Sex- and diabetes-related changes in the expression of neuronal nitric oxide synthase (nNOS) in the gastric distal antrum of male control, female control, male diabetic, and female diabetic rats. nNOS mRNA (A) and protein (B) levels were measured from gastric antrum by quantitative RT-PCR and Western blot analysis, respectively. Diabetes was induced with a single injection of STZ (55 mg/kg body wt ip) and all studies were performed after 12 wk of diabetes induction. The control group received vehicle (citrate buffer). A: nNOS and 18S mRNA expressions were measured by real-time RT-PCR. Relative abundance of nNOS mRNA normalized by 18S was calculated from threshold cycles (CT), i.e., 2−ΔΔCT. B: representative immunoblot analysis of gastric distal antrum homogenates shows the expression of nNOS (155 kDa) and γ-tubulin (48 kDa) (top). Equal amounts of protein (40 µg) were loaded on each lane and detected with monoclonal antibody specific for the COOH-terminal domain of nNOS. Densitometric analysis followed by ratio of nNOS to γ-tubulin are calculated (bottom). Bars represent means ± SE (n = 3–4). Significant differences from control vs. diabetes are noted. *P < 0.05 for male diabetic compared with male control; #P < 0.05 for female control compared with male control.

Fig. 6

Sex- and diabetes-related changes in the expression of neuronal nitric oxide-α dimerization (nNOSα) in the gastric distal antrum of male control, female control, male diabetic, and female diabetic rats. Equal amounts of protein (40 µg) were loaded on each lane and detected with polyclonal antibody specific for the exon 2 encoded NH2-terminal domain of nNOSα. Top: representative immunoblot of gastric distal antrum homogenates (n = 3–4) showing the ratio of nNOSα dimers (310 kDa) to monomers (155 kDa). Bottom: densitometric analysis followed by a ratio of nNOSα dimerization to γ-tubulin is calculated. Bars represent means ± SE. Significant differences from control vs. diabetes are noted. #P < 0.05 for female control compared with male control and $P < 0.05 for female diabetic compared with female control.

Fig. 7

Sex-dependent changes in solid gastric emptying (A), gastric antrum nitrergic relaxation (B) and gastric antrum nNOS dimer levels (C) in healthy and diabetic rats.

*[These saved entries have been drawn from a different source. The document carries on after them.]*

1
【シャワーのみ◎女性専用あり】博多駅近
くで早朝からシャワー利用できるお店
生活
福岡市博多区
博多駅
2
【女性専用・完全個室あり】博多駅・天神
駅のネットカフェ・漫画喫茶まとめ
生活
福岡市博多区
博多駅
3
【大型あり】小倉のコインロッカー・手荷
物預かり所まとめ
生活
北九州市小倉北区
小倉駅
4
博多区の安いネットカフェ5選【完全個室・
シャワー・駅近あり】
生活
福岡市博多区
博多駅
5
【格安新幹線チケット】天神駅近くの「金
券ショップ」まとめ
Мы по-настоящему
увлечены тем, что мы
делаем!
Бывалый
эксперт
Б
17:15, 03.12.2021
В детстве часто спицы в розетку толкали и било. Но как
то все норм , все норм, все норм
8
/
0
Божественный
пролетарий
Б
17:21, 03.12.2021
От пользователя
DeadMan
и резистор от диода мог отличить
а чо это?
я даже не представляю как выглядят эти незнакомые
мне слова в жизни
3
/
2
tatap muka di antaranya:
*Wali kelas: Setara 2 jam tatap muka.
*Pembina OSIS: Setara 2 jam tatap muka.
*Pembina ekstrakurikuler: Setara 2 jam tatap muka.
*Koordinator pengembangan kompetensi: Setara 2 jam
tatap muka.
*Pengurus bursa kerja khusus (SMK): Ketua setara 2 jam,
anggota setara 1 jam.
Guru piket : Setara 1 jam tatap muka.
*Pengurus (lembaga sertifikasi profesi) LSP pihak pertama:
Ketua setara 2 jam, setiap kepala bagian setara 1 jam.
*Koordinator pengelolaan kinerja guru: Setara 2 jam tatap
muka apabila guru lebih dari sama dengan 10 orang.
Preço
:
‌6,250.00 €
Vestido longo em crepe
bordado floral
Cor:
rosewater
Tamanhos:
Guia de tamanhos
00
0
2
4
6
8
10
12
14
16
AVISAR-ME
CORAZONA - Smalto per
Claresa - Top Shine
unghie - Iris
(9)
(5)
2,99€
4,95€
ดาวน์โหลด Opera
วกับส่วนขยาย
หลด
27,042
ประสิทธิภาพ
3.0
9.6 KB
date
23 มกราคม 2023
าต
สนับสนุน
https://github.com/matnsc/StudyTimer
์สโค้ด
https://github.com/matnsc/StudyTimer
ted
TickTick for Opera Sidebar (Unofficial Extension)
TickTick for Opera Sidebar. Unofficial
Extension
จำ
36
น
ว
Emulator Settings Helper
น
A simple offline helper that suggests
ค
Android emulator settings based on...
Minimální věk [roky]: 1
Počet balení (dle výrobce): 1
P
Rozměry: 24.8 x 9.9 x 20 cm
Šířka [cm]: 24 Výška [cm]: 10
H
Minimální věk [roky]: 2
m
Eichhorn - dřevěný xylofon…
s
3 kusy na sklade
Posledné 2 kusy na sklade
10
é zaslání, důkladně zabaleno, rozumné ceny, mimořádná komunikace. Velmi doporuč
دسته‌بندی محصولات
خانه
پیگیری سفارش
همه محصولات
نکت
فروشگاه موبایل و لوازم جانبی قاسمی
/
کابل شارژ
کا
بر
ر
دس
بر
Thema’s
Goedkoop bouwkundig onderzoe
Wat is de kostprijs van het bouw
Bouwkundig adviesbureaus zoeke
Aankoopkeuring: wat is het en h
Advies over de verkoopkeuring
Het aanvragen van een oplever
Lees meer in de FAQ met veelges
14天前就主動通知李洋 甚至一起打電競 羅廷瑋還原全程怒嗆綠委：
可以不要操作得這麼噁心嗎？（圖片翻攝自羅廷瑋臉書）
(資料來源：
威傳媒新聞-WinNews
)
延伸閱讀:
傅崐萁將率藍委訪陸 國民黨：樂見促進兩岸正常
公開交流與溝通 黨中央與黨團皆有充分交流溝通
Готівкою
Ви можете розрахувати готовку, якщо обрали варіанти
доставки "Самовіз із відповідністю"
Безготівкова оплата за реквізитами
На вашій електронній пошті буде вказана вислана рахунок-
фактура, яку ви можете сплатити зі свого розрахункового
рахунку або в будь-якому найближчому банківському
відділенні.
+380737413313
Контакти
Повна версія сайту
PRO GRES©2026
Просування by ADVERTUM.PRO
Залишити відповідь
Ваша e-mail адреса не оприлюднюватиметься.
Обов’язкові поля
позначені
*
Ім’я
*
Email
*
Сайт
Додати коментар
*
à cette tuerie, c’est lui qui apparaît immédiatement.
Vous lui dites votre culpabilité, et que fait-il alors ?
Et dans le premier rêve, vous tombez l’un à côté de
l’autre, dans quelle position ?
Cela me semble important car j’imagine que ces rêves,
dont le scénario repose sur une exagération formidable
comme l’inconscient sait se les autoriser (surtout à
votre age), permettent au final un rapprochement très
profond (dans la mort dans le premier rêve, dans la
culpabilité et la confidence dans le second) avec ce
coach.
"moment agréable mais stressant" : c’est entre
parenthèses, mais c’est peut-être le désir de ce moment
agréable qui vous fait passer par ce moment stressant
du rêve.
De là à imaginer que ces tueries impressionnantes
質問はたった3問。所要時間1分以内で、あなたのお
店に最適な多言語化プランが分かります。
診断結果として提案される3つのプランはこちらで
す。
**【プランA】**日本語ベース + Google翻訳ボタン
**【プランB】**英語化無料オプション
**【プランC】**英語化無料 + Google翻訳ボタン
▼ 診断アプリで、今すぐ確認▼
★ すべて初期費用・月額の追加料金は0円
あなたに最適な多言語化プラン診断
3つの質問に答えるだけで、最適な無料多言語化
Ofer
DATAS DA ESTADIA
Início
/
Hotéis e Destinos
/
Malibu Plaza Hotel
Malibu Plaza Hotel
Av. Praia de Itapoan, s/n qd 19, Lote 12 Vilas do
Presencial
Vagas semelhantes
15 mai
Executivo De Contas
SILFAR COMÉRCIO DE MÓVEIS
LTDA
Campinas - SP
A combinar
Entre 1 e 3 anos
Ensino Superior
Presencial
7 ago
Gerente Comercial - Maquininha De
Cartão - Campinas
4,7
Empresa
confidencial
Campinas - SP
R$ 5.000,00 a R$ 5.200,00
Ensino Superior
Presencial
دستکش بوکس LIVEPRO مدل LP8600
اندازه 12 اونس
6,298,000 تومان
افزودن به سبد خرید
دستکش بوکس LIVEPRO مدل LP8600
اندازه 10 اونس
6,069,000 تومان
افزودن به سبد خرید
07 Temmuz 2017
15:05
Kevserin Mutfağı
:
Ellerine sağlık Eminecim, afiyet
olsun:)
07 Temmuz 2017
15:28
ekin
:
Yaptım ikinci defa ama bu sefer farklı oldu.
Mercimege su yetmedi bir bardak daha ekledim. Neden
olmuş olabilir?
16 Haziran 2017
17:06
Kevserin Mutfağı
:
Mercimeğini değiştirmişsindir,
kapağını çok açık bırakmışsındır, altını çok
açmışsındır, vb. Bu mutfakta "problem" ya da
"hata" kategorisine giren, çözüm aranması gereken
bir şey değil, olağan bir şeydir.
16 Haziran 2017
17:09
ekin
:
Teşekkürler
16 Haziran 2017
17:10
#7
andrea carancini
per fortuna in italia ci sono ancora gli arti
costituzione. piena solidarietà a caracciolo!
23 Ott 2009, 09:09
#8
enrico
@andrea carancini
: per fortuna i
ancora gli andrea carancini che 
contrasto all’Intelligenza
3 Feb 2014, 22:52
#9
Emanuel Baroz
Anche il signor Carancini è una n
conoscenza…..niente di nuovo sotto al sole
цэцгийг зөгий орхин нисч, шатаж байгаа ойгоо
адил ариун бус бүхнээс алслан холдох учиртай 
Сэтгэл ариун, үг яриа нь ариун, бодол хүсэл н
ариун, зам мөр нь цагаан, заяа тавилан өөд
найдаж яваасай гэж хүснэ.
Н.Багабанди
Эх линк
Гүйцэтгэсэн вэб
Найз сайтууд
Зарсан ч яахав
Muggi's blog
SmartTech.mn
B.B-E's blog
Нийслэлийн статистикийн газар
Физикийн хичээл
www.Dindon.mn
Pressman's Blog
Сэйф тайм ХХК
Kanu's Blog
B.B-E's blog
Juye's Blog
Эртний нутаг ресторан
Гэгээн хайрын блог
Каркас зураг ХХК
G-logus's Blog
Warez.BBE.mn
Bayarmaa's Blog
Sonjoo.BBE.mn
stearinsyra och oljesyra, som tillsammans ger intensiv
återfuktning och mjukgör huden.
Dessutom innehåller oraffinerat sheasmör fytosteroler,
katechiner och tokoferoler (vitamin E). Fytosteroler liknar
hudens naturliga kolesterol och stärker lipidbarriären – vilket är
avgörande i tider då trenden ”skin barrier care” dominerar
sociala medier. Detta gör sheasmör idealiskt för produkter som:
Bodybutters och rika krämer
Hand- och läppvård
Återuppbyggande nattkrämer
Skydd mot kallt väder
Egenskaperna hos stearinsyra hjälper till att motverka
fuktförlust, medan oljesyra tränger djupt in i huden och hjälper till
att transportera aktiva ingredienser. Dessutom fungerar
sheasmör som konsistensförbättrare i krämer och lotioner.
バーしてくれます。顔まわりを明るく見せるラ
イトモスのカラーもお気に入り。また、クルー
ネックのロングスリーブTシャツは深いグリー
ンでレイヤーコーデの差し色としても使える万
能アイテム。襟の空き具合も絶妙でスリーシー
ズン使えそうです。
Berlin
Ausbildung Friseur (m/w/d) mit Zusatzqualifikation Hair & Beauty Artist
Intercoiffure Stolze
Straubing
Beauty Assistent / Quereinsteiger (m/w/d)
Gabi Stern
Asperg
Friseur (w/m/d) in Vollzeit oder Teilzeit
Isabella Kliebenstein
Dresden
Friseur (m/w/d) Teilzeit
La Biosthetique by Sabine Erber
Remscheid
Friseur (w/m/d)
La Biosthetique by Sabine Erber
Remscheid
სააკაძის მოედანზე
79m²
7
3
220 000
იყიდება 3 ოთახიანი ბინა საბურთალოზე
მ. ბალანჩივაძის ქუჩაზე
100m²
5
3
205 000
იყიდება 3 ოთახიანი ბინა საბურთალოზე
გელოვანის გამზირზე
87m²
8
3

Diabetes was induced with a single injection of STZ (55 mg/kg body wt ip). The control group received vehicle (citrate buffer). Diabetes reduced solid gastric emptying (A), nitrergic relaxation (B), and nNOSα protein dimer levels (C) in diabetic female gastric tissues compared with diabetic male rats. The changes in the above parameters were normalized with their respective control group. Data were presented as % change over control. *P < 0.05 (ANOVA).